As everything seems to be in the U.S., it seems to be related to a female alienation, that they don’t have much of a place in modern society. Automation, consumerism, household utensils, etc., have all undermined the females place in the family and society. As a result, there is a general sense of ‘something lacking’. This sense is most prevalent in pre-teen and teenage girls because they are at an age where they are looking for their ‘place’. Instead, though, they find nothing. As a result, the idea of ‘girl power’ is appealing because it gives the illusion that they are not alienated and have somewhere to go.
But there is little evidence, that I see, that it’s helping their alienation. It seems to me that it just deceives them and misleads them in life. In that sense its like saying: “I’m alienated and have no place, but lets pretend I’m not – yeah, girl power!”
One of the dilemma’s, I’ve found, with the female is that they do not create their own insightful explanations of their own behaviour. By this I mean that they generally use ‘male logic’ or social trends to ‘explain’ their behaviour when, in actuality, it has other causes. I don’t think I have ever seen a female give an explanation of female behaviour that was not ‘pawned’ off something else, in some way or form. This is one reason why I always question female explanations of things.

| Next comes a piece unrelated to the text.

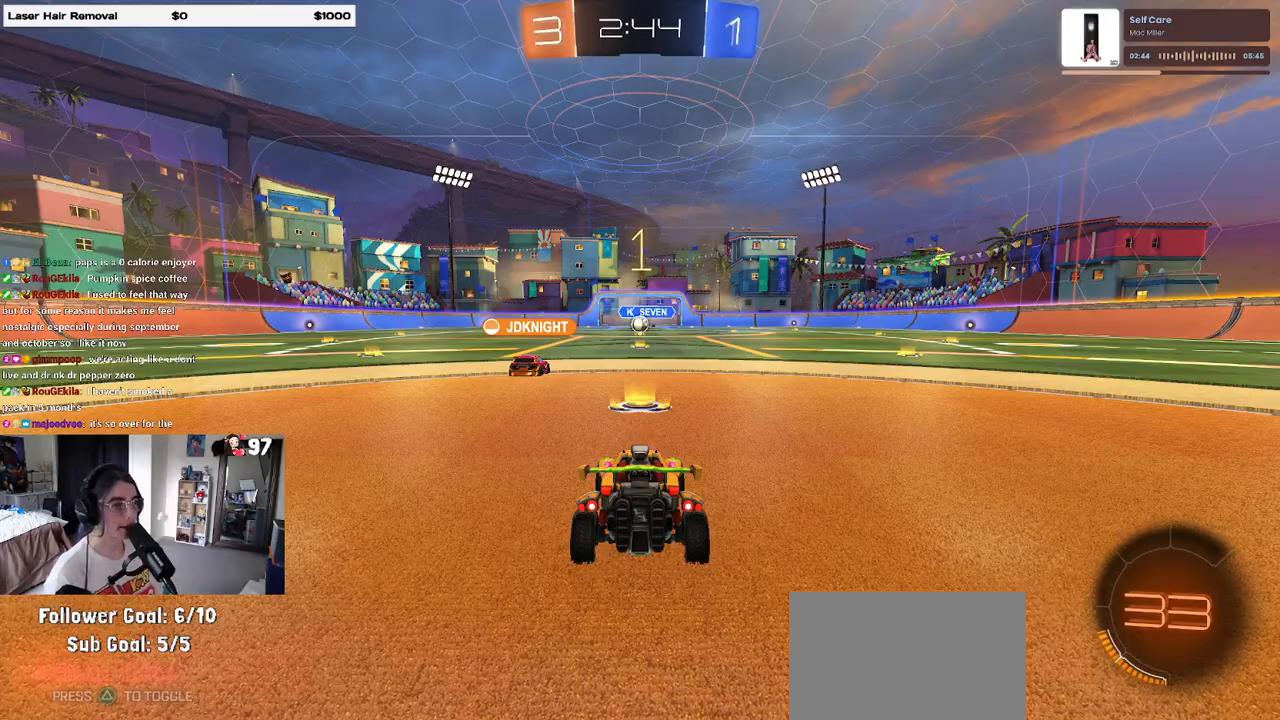
{"buttons": ["R2"], "left_stick": "center", "right_stick": "center", "events": [[50, "TRIANGLE", "up"], [233, "R2", "down"]]}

When it is apparent that they are ‘pawning’ off the male (such as portraying the female as being “tough”) or following social trend (such as claiming their rights are being violated in everything) then I question it. ‘Girl power’ appears to be such a ‘pawning’. It has taken themes from the male (by portraying the female as being powerful) and society (the themes of the late 60’s rebellion) but, yet, it seems to say very little about the females themselves.